Des acteurs formés sur la prévention et la prise en charge
Le viol et la pédophilie sont des violences sexuelles très graves qui détruisent la vie des victimes, en particulier des femmes et des jeunes filles concernées. Des fléaux dont les couches vulnérables de la zone Nord ne sont pas épargnées. C'est dans ce cadre que l'Association des juristes sénégalaises organise un atelier de 48 heures de renforcement de capacités d'une trentaine d'acteurs de la région intervenant dans la prévention et sur la prise en charge des victimes de violences sexuelles.
Le Sénégal dispose d’un cadre juridique de répression des violences sous toutes leurs formes, dont leur effectivité peut concourir à leur prévention et leur éradication. Cependant, une certaine partie de la population sénégalaise ignore encore l’existence de cette loi et continue de faire des violences sexuelles une affaire privée. Une tendance que l'Association des juristes sénégalaises (AJS), en collaboration avec des organisations de défense des droits humains, tente de renverser et de briser la loi du silence.
Pour Aminata Samb, chargée de projet à l'AJS, leur organisation et ses partenaires financiers veulent contribuer à l'éradication des violences sexuelles par la sensibilisation, la vulgarisation et l'application effective de la loi criminalisant le viol et la pédophilie en zone urbaine et périurbaine. "Le projet intervient dans six régions du Sénégal. Nous avons ciblé Saint-Louis, parce qu'on nous a informés qu'il y a beaucoup de violences sexuelles dans la zone Nord. À Saint-Louis, nous n'avons pas les statistiques exactes parce qu'on ne dispose pas encore d'une boutique de droit sur place. Mais les échanges avec l'autorité administrative, lors de notre visite de courtoisie, ont confirmé la récurrence des faits. Il y a aussi l'AEMO qui reçoit des victimes de violences sexuelles pour une assistance. En juin dernier, nous avons tenu un atelier avec les journalistes et lors de cette activité, il a été fait cas de beaucoup de violences sexuelles qui se produisent à Saint-Louis. La boutique de droit la plus proche de Saint-Louis se trouve à Kébémer. Dans cette boutique de droit, les 50 % des cas enregistrés sont des victimes sexuelles. Ce qui veut dire que le fléau est bien ancré dans la zone Nord", a déclaré Aminata Samb.

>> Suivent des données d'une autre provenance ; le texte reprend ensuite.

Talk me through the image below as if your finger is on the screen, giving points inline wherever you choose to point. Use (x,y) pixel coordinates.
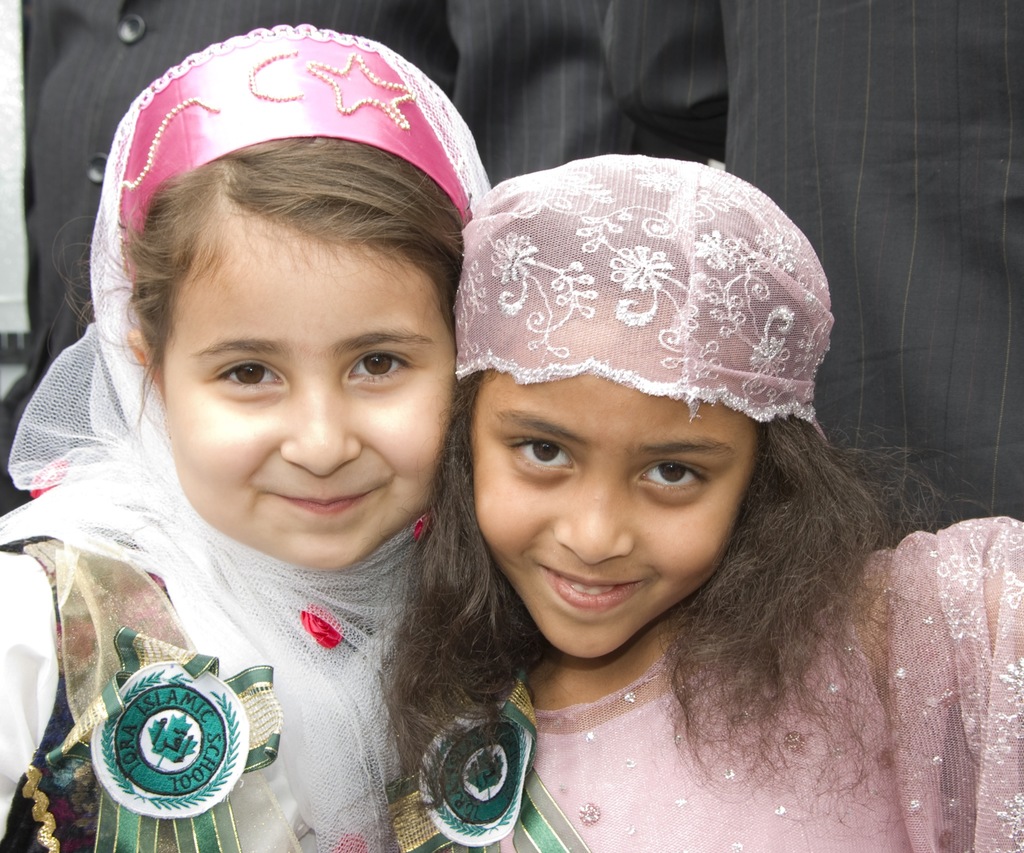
In the middle of the image (568,500) there are two girls (394,579). They are with smiling faces (299,558). In the background (34,159) there is a person (799,119).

Pourtant, à la suite de plusieurs mobilisations d’organismes de défense des droits des femmes et des enfants dénonçant des cas de violence suivis de meurtre, la loi n°2020-05 criminalisant le viol et la pédophilie a été promulguée. En plus des innovations apportées par la loi du 29 janvier 1999 modifiant quelques dispositions du Code pénal et définissant le viol, la loi n°2020-05 constitue une avancée majeure dans la protection et la promotion des droits des femmes et des enfants.
"L'objectif de telles activités, c'est d'accentuer la lutte par des actions de sensibilisation et de vulgarisation de cette loi. Donc, nous allons mobiliser la communauté, les décideurs, mais aussi la société civile pour que chacun, à son niveau, dise non aux violences sexuelles. Avec l'implication de tous, la pression sera maintenue pour que la loi criminalisant le viol et la pédophilie votée en 2002 soit appliquée à travers le Sénégal", a soutenu Aminata Samb.
Venu présider l'ouverture de la formation, le préfet de Saint-Louis a rappelé que la loi manque encore de vulgarisation auprès des populations. "Beaucoup de Sénégalais ignorent l'existence même de cette loi. Raison pour laquelle, si l'Association des juristes sénégalaises et ses partenaires, dont l'AEMO viennent pour vulgariser, informer et former les acteurs autour de ce texte juridique, nous ne pouvons que s'en féliciter. En tant qu’autorité administrative, mais également en tant que partie prenante, nous avons ce devoir de veiller à ce que les dispositions de la loi soient respectées, soient mises en application", a déclaré Mamadou Ndiaye.